[Records for this task — start]

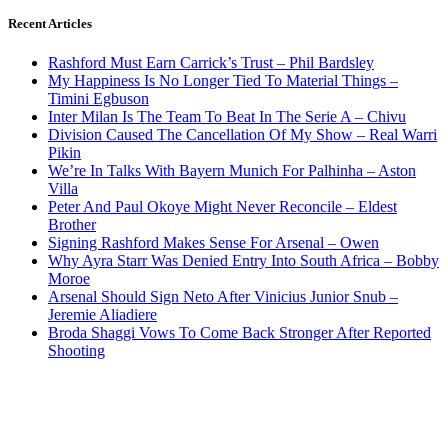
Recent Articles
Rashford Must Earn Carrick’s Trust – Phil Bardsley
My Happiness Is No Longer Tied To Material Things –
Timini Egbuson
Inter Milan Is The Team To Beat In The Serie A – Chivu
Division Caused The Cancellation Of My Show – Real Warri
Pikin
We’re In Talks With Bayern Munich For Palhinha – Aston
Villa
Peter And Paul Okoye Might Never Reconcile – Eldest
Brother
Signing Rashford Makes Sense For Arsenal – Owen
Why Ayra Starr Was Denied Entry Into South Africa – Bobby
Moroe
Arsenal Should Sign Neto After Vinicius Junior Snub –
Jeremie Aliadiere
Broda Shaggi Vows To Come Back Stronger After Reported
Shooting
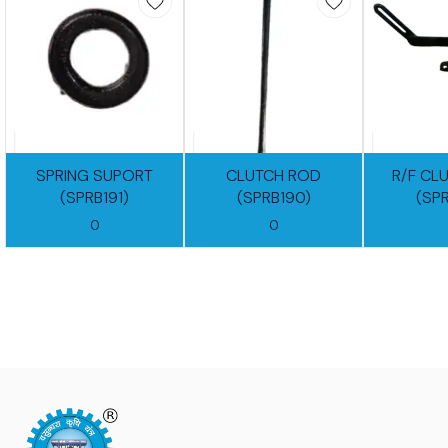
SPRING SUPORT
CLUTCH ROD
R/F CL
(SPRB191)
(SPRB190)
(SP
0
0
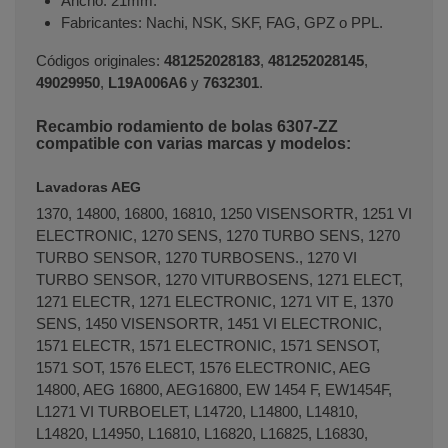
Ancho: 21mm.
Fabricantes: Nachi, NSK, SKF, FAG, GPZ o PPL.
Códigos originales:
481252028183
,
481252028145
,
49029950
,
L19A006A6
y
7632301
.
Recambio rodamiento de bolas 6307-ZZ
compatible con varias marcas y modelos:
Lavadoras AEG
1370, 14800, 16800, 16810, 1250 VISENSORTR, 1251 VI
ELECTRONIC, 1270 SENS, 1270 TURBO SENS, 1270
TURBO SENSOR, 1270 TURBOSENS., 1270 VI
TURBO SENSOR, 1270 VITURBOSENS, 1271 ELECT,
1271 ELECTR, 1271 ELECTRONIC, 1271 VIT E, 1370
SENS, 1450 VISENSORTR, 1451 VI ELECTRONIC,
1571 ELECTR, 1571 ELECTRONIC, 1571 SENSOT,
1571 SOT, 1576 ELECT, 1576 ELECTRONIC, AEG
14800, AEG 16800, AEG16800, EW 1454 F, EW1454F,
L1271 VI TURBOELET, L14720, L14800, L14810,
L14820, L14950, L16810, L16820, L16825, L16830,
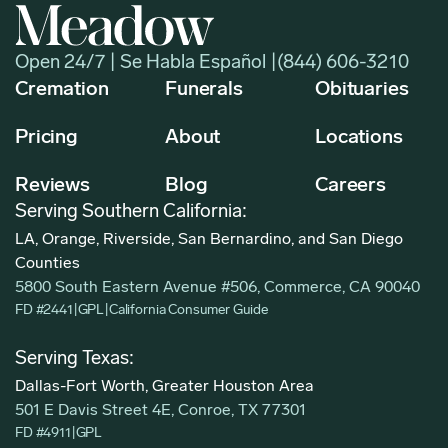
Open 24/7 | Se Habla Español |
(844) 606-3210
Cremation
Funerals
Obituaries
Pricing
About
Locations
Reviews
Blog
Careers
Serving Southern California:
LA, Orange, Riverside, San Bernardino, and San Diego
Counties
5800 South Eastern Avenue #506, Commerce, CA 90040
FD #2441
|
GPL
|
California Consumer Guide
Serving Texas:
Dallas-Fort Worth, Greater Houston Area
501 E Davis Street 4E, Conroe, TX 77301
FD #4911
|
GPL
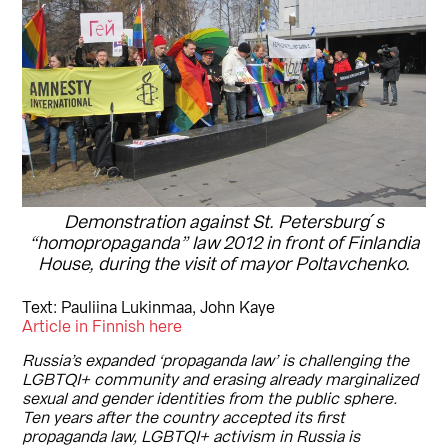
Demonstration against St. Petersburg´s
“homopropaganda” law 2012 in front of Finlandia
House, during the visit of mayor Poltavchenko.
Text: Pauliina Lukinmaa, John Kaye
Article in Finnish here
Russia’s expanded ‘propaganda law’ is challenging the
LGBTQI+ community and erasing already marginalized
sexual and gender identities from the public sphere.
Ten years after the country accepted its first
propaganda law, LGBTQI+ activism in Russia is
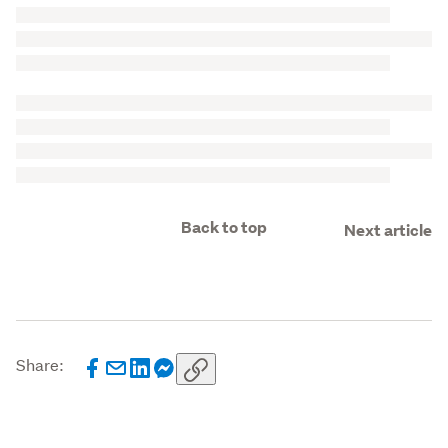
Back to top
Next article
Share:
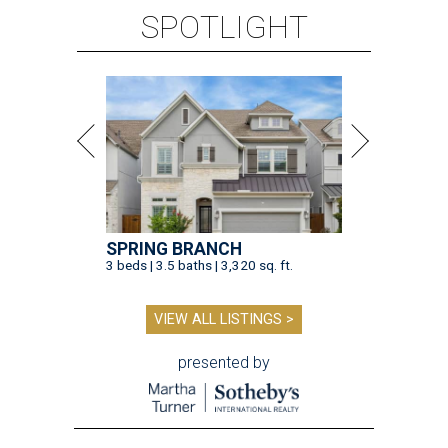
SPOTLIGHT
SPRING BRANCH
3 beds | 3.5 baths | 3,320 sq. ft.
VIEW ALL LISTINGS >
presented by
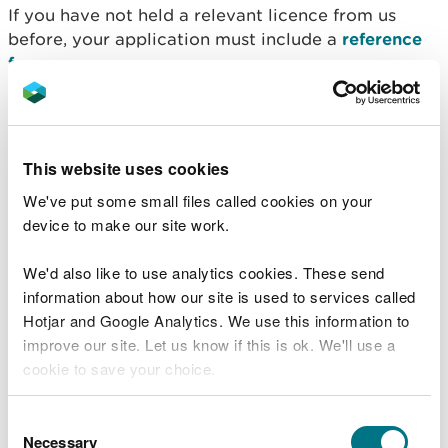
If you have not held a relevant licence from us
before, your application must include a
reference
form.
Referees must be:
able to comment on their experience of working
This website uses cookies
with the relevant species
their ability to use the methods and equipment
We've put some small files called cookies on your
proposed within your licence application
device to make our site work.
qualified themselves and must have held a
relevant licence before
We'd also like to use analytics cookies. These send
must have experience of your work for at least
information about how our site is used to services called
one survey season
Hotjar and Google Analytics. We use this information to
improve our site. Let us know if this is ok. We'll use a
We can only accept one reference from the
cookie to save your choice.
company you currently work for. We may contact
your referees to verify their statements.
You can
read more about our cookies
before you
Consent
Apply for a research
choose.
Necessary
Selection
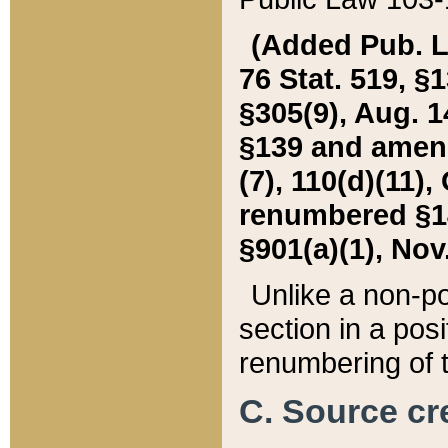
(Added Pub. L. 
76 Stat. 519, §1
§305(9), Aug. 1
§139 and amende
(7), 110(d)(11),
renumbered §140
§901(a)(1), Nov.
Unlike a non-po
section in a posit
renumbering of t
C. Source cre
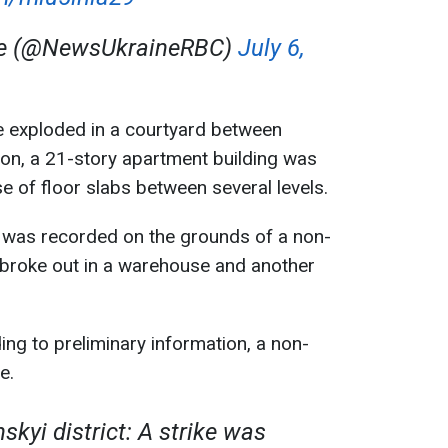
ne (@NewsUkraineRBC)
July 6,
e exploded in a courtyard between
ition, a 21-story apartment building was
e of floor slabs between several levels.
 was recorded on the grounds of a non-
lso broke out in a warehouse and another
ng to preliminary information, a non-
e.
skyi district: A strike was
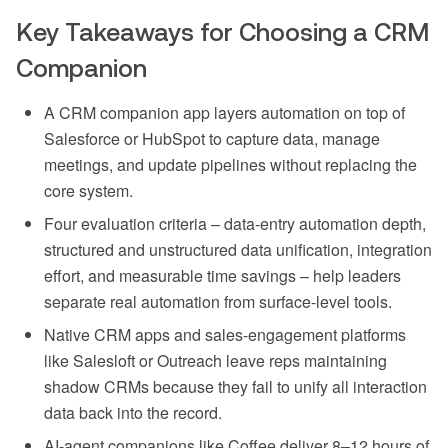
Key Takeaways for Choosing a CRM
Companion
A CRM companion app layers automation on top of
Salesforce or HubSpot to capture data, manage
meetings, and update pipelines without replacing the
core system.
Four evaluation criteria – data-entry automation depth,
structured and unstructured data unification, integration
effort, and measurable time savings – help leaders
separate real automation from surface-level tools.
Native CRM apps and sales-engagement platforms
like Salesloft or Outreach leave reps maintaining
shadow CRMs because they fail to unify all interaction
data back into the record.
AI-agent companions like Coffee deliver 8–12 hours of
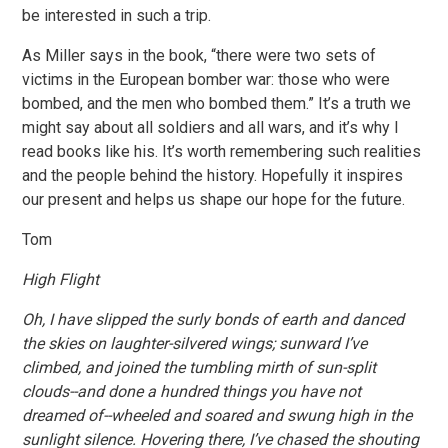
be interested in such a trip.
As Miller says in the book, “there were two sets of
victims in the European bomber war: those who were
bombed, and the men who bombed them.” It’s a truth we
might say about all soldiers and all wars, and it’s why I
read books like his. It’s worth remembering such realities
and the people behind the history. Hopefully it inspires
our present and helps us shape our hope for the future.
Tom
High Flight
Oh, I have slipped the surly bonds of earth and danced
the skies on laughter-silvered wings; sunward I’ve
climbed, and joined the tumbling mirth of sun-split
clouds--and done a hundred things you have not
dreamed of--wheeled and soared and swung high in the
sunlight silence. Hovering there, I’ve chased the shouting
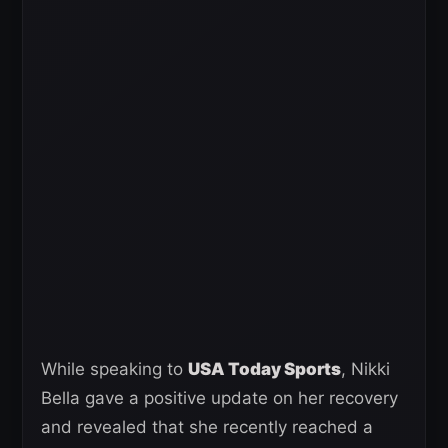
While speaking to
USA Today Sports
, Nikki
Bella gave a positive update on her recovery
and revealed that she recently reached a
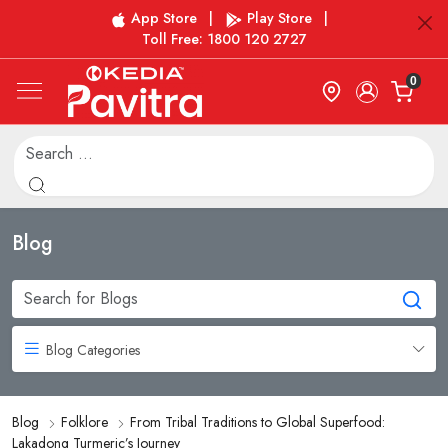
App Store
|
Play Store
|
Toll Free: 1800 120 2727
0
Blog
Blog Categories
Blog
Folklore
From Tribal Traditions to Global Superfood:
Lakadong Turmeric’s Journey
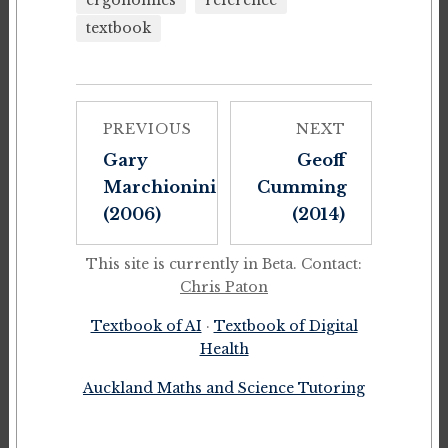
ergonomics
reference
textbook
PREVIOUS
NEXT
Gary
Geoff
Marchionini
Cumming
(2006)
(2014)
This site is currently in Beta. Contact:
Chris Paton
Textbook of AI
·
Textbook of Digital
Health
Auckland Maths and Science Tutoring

[Records for this task — finish]

(To-do item): Copy nothing but the lines above that run from the one with "one survey season" to the one with "the skies on", ends included; pictures stay out.

(Answer):
one survey season
Hotjar and Google Analytics. We use this information to
improve our site. Let us know if this is ok. We'll use a
We can only accept one reference from the
cookie to save your choice.
company you currently work for. We may contact
your referees to verify their statements.
You can
read more about our cookies
before you
Consent
Apply for a research
choose.
Necessary
Selection
(Added Pub. L. 
76 Stat. 519, §1
§305(9), Aug. 1
§139 and amende
(7), 110(d)(11),
renumbered §140
§901(a)(1), Nov.
Unlike a non-po
section in a posit
renumbering of t
C. Source cre
ne (@NewsUkraineRBC)
July 6,
e exploded in a courtyard between
ition, a 21-story apartment building was
e of floor slabs between several levels.
 was recorded on the grounds of a non-
lso broke out in a warehouse and another
ng to preliminary information, a non-
e.
skyi district: A strike was
Key Takeaways for Choosing a CRM
Companion
A CRM companion app layers automation on top of
Salesforce or HubSpot to capture data, manage
meetings, and update pipelines without replacing the
core system.
Four evaluation criteria – data-entry automation depth,
structured and unstructured data unification, integration
effort, and measurable time savings – help leaders
separate real automation from surface-level tools.
Native CRM apps and sales-engagement platforms
like Salesloft or Outreach leave reps maintaining
shadow CRMs because they fail to unify all interaction
data back into the record.
AI-agent companions like Coffee deliver 8–12 hours of
be interested in such a trip.
As Miller says in the book, “there were two sets of
victims in the European bomber war: those who were
bombed, and the men who bombed them.” It’s a truth we
might say about all soldiers and all wars, and it’s why I
read books like his. It’s worth remembering such realities
and the people behind the history. Hopefully it inspires
our present and helps us shape our hope for the future.
Tom
High Flight
Oh, I have slipped the surly bonds of earth and danced
the skies on laughter-silvered wings; sunward I’ve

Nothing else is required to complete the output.